[Exercise aim] Every line below should be repeated exactly.

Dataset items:
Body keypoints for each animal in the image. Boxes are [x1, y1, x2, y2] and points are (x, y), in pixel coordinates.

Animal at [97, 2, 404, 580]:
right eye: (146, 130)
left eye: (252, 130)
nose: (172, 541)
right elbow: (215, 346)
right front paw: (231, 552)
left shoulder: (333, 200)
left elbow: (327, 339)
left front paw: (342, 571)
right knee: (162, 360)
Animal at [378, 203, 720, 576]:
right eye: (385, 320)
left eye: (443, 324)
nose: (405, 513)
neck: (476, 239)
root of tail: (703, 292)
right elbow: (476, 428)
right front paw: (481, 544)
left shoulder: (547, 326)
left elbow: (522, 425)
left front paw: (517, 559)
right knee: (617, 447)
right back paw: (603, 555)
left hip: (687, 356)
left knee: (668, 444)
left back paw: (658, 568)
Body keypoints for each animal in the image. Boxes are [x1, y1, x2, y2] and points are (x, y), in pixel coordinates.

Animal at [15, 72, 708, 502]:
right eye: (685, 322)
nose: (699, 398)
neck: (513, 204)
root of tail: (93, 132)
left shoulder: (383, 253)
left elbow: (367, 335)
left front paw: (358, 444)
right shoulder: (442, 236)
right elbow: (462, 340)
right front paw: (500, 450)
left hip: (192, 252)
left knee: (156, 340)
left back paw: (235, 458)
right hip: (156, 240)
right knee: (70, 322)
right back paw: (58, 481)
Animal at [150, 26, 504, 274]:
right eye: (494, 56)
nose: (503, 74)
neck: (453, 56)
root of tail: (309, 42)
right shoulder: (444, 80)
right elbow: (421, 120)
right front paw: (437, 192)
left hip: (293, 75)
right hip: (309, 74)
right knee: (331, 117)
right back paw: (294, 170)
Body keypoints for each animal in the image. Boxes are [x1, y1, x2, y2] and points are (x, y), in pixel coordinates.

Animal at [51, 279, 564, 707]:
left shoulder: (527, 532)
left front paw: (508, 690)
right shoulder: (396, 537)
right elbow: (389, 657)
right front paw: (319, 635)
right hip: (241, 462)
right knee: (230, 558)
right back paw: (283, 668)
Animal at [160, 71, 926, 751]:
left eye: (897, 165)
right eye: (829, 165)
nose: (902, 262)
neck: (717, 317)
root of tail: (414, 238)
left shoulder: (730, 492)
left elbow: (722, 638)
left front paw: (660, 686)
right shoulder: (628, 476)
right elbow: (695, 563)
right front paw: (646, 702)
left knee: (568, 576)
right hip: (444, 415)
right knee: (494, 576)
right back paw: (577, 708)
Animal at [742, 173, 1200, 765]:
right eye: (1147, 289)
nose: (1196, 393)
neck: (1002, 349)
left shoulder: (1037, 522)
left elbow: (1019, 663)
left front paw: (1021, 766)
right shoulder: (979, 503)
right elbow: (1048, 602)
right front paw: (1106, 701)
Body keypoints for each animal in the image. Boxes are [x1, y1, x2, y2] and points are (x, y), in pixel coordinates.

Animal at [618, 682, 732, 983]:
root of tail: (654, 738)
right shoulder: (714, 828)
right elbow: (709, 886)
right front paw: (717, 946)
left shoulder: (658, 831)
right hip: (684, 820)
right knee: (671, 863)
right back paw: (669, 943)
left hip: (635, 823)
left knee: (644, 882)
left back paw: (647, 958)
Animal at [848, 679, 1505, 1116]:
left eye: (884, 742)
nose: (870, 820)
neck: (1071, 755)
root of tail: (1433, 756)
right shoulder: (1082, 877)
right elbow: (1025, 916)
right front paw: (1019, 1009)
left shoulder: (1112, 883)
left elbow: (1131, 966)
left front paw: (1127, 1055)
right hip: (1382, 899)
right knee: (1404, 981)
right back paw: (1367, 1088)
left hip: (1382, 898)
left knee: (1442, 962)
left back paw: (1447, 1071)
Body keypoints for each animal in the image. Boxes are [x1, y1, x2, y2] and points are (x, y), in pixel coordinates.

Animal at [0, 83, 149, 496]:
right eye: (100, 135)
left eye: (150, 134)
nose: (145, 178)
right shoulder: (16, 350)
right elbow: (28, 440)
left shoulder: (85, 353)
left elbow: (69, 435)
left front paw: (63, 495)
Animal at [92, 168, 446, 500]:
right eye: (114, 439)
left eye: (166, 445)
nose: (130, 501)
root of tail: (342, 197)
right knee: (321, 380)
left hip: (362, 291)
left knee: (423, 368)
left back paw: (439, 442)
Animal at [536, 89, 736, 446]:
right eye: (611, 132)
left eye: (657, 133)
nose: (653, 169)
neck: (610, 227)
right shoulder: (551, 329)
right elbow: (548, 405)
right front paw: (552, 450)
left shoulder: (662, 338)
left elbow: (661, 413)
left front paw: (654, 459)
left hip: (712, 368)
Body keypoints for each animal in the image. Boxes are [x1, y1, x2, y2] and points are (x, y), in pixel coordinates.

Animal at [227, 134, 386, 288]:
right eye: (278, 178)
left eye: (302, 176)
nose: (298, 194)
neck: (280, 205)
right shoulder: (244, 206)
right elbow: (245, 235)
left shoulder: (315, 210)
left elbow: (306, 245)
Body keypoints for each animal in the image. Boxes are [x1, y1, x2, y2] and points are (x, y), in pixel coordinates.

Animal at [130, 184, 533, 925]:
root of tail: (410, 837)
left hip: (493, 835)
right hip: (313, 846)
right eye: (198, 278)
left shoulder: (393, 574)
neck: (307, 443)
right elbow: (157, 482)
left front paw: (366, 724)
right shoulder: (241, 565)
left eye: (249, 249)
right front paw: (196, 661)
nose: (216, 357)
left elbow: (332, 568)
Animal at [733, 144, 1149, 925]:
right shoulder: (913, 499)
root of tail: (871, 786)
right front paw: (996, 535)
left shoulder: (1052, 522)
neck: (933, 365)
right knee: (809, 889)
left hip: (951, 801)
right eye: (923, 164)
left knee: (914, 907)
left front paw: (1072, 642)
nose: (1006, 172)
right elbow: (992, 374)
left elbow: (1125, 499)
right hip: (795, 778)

[Exercise output]
Body keypoints for each animal in the image. Boxes are [x1, y1, x2, y2] and points are (x, y), in pixel coordinates.

Animal at [97, 2, 404, 580]:
right eye: (146, 130)
left eye: (252, 130)
nose: (172, 541)
right elbow: (215, 346)
right front paw: (231, 552)
left shoulder: (333, 200)
left elbow: (327, 339)
left front paw: (342, 571)
right knee: (162, 360)
Animal at [378, 203, 720, 576]:
right eye: (385, 320)
left eye: (443, 324)
nose: (405, 513)
neck: (476, 239)
root of tail: (703, 292)
right elbow: (476, 428)
right front paw: (481, 544)
left shoulder: (547, 326)
left elbow: (522, 425)
left front paw: (517, 559)
right knee: (617, 447)
right back paw: (603, 555)
left hip: (687, 356)
left knee: (668, 444)
left back paw: (658, 568)
Body keypoints for each animal in the image. Boxes are [x1, y1, x2, y2] and points are (x, y), in pixel coordinates.

Animal at [15, 72, 708, 502]:
right eye: (685, 322)
nose: (699, 398)
neck: (513, 204)
root of tail: (93, 132)
left shoulder: (383, 253)
left elbow: (367, 335)
left front paw: (358, 444)
right shoulder: (442, 236)
right elbow: (462, 340)
right front paw: (500, 450)
left hip: (192, 252)
left knee: (156, 340)
left back paw: (235, 458)
right hip: (156, 240)
right knee: (70, 322)
right back paw: (58, 481)
Animal at [150, 26, 504, 274]:
right eye: (494, 56)
nose: (503, 74)
neck: (453, 56)
root of tail: (309, 42)
right shoulder: (444, 80)
right elbow: (421, 120)
right front paw: (437, 192)
left hip: (293, 75)
right hip: (309, 74)
right knee: (331, 117)
right back paw: (294, 170)
Body keypoints for each animal in the image. Boxes are [x1, y1, x2, y2] and points are (x, y), in pixel coordinates.

Animal at [51, 279, 564, 707]:
left shoulder: (527, 532)
left front paw: (508, 690)
right shoulder: (396, 537)
right elbow: (389, 657)
right front paw: (319, 635)
right hip: (241, 462)
right knee: (230, 558)
right back paw: (283, 668)
Animal at [160, 71, 926, 751]:
left eye: (897, 165)
right eye: (829, 165)
nose: (902, 262)
neck: (717, 317)
root of tail: (414, 238)
left shoulder: (730, 492)
left elbow: (722, 638)
left front paw: (660, 686)
right shoulder: (628, 476)
right elbow: (695, 563)
right front paw: (646, 702)
left knee: (568, 576)
right hip: (444, 415)
right knee: (494, 576)
right back paw: (577, 708)
Animal at [742, 173, 1200, 765]:
right eye: (1147, 289)
nose: (1196, 393)
neck: (1002, 349)
left shoulder: (1037, 522)
left elbow: (1019, 663)
left front paw: (1021, 766)
right shoulder: (979, 503)
right elbow: (1048, 602)
right front paw: (1106, 701)
Body keypoints for each animal in the image. Boxes are [x1, y1, x2, y2] and points are (x, y), in pixel coordinates.

Animal at [618, 682, 732, 983]:
root of tail: (654, 738)
right shoulder: (714, 828)
right elbow: (709, 886)
right front paw: (717, 946)
left shoulder: (658, 831)
right hip: (684, 820)
right knee: (671, 863)
right back paw: (669, 943)
left hip: (635, 823)
left knee: (644, 882)
left back paw: (647, 958)
Animal at [848, 679, 1505, 1116]:
left eye: (884, 742)
nose: (870, 820)
neck: (1071, 755)
root of tail: (1433, 756)
right shoulder: (1082, 877)
right elbow: (1025, 916)
right front paw: (1019, 1009)
left shoulder: (1112, 883)
left elbow: (1131, 966)
left front paw: (1127, 1055)
right hip: (1382, 899)
right knee: (1404, 981)
right back paw: (1367, 1088)
left hip: (1382, 898)
left knee: (1442, 962)
left back paw: (1447, 1071)
Body keypoints for each animal in the image. Boxes are [x1, y1, x2, y2] and points are (x, y), in pixel coordinates.

Animal at [0, 83, 149, 496]:
right eye: (100, 135)
left eye: (150, 134)
nose: (145, 178)
right shoulder: (16, 350)
right elbow: (28, 440)
left shoulder: (85, 353)
left elbow: (69, 435)
left front paw: (63, 495)
Animal at [92, 168, 446, 500]:
right eye: (114, 439)
left eye: (166, 445)
nose: (130, 501)
root of tail: (342, 197)
right knee: (321, 380)
left hip: (362, 291)
left knee: (423, 368)
left back paw: (439, 442)
Animal at [536, 89, 736, 446]:
right eye: (611, 132)
left eye: (657, 133)
nose: (653, 169)
neck: (610, 227)
right shoulder: (551, 329)
right elbow: (548, 405)
right front paw: (552, 450)
left shoulder: (662, 338)
left elbow: (661, 413)
left front paw: (654, 459)
left hip: (712, 368)
Body keypoints for each animal in the image. Boxes are [x1, y1, x2, y2] and points are (x, y), in pixel coordinates.

Animal at [227, 134, 386, 288]:
right eye: (278, 178)
left eye: (302, 176)
nose: (298, 194)
neck: (280, 205)
right shoulder: (244, 206)
right elbow: (245, 235)
left shoulder: (315, 210)
left elbow: (306, 245)
Body keypoints for each animal in the image. Boxes are [x1, y1, x2, y2] and points are (x, y), in pixel coordinates.

Animal at [130, 184, 533, 925]:
root of tail: (410, 837)
left hip: (493, 835)
right hip: (313, 846)
right eye: (198, 278)
left shoulder: (393, 574)
neck: (307, 443)
right elbow: (157, 482)
left front paw: (366, 724)
right shoulder: (241, 565)
left eye: (249, 249)
right front paw: (196, 661)
nose: (216, 357)
left elbow: (332, 568)
Animal at [733, 144, 1149, 925]:
right shoulder: (913, 499)
root of tail: (871, 786)
right front paw: (996, 535)
left shoulder: (1052, 522)
neck: (933, 365)
right knee: (809, 889)
left hip: (951, 801)
right eye: (923, 164)
left knee: (914, 907)
left front paw: (1072, 642)
nose: (1006, 172)
right elbow: (992, 374)
left elbow: (1125, 499)
right hip: (795, 778)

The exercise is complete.